Monday, February 22, 2010

Aspiring filmmaker, Ryan McPherson

Today we're talking with aspiring filmmaker, Ryan McPherson--a student at SUNY Brockport.

Ryan, tell us about how you develop a script.

What I have done in my short time writing, is taking an idea, an image, or even just a small detail, and trying to run with it. Generally I try to stick with things that are at least somewhat familiar only because I feel more confident in what I'm writing when I actually know what I'm writing about.

What kind of stories do you think translate well into film?

I have always felt that the stories that adapt best to film are ones with really strong and unique characters. I feel like good dialogue and good character development can make any idea into a decent movie. My favorite scene in film history is the beginning scene of Reservoir Dogs. The fact of the matter is that it really doesn't "do" anything for the film and it's not vital to the rest of the story, but it gives you some insight on who the guys are. After that scene you almost want to root for these guys. Without that scene the rest of the movie might have just been a typical gangster film that would easily have been forgotten.

You are currently in pre-production on a project, what are your next steps?

I have been trying to put together a film project for the past couple of years. I have found quite a few interested people in both acting and working as crew members on the film. I have been trying to accumulate funding for such a project. After finding funding I would try to push something right into production.

What do you think about the filmmaking community in the Rochester area?

I don't know as much about the filmmaking community in Rochester as I do about the film community. The film community seems to be a rich one. Every time I go to the theaters be it a megaplex or an independent theater there is usually a huge crowd. I think the filmmaking community is growing with the great programs at the area colleges and the new possibilities there are for independent filmmakers.
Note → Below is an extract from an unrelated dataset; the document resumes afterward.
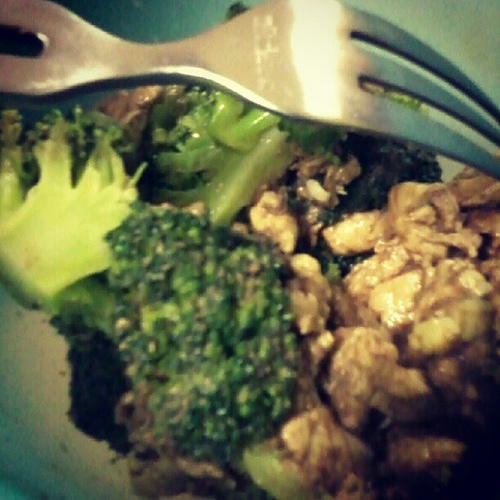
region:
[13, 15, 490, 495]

Any advice for other aspiring screenwriters or filmmakers?

I am quite new at this myself, so I would feel bad giving advice to people who aren't far behind me. I guess I would say read and watch films. Some great filmmakers never spent a day in film school. You can get a lot of experience with a movie rental and library card. See what people are doing and what their writing and making. I haven't gone to film school (yet?), but I have seen thousands of movies and read dozens of scripts and books about filmmaking.